L'Explication Prémisse
Cet article dit, en termes simples, que l’on ne peut imputer ou « déférer » un fait à quelqu’un que si ce fait le concerne personnellement. Autrement dit, on ne peut pas faire peser sur une personne une circonstance qui ne lui appartient pas. La personne visée peut elle‑même invoquer (présenter) ce fait pour se défendre, mais si le fait est purement personnel (lié à sa personne de façon intime ou exclusive), alors ce n’est pas un fait qu’un tiers peut utiliser ou évoquer à sa place.
Exemple concret : vous achetez un meuble endommagé et vous attaquez le vendeur, mais vous essayez de renvoyer la responsabilité sur le livreur en affirmant que c’est lui qui a fait tomber le meuble. Selon l’article, on ne peut imputer au livreur ce fait que si la chute est réellement un fait personnellement attribuable au livreur (par exemple, il l’a effectivement heurté). Le livreur pourra lui‑même reconnaître ou contester ce fait pour se défendre. En revanche, si le « fait » porte sur quelque chose de purement personnel au livreur (par exemple une incapacité médicale confidentielle), ce n’est pas un élément que quelqu’un d’autre peut invoquer à sa place.

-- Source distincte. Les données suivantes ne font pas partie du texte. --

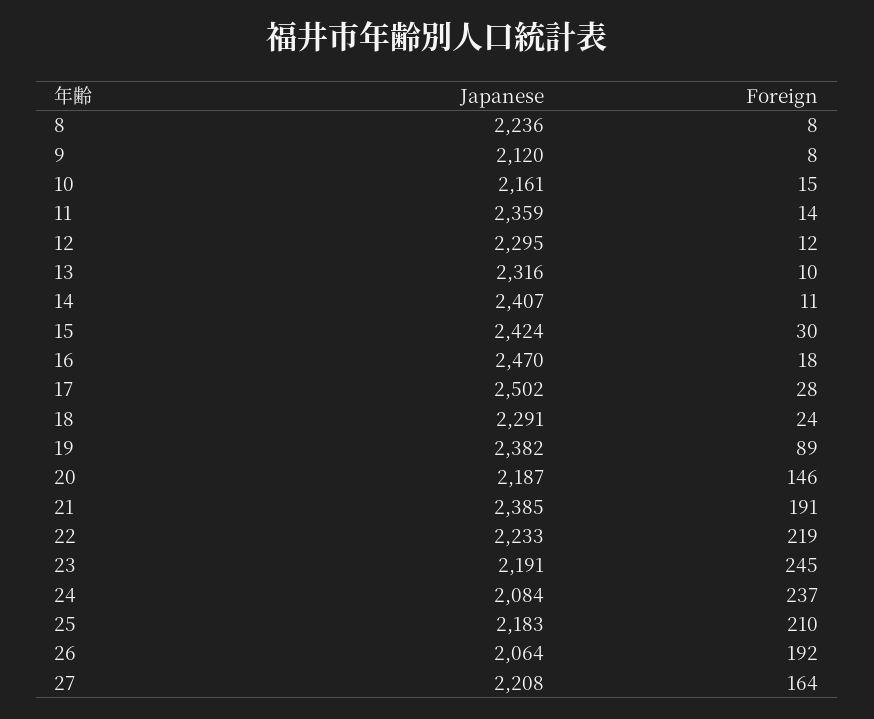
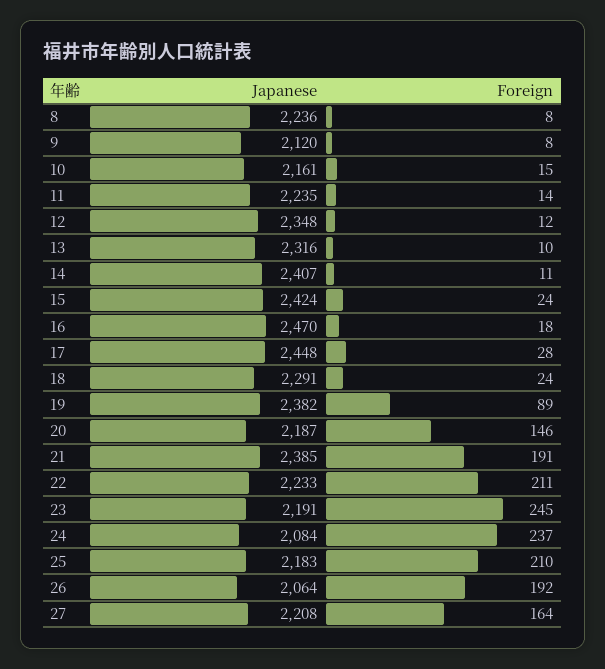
Japanese, 11: 2359 -> 2235
Japanese, 12: 2295 -> 2348
Foreign, 15: 30 -> 24
Japanese, 17: 2502 -> 2448
Foreign, 22: 219 -> 211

- On ne peut imputer un fait à une personne que si ce fait lui est personnel (principe d’attribution personnelle des faits).
- La personne à laquelle le fait est imputé peut elle‑même invoquer ce fait pour sa défense.
- Un fait purement personnel (intime, strictement lié à la personne) ne peut être invoqué par un tiers : il appartient essentiellement à la personne concernée d’en faire état.
- Règle d’ordre procédural : elle limite la possibilité de renvoyer la responsabilité ou de faire peser des éléments de fait sur des tiers qui ne sont pas directement concernés.
- But pratique : protéger la cohérence de l’imputation des faits et les droits de la personne en évitant que des éléments relevant de la sphère personnelle soient utilisés par d’autres.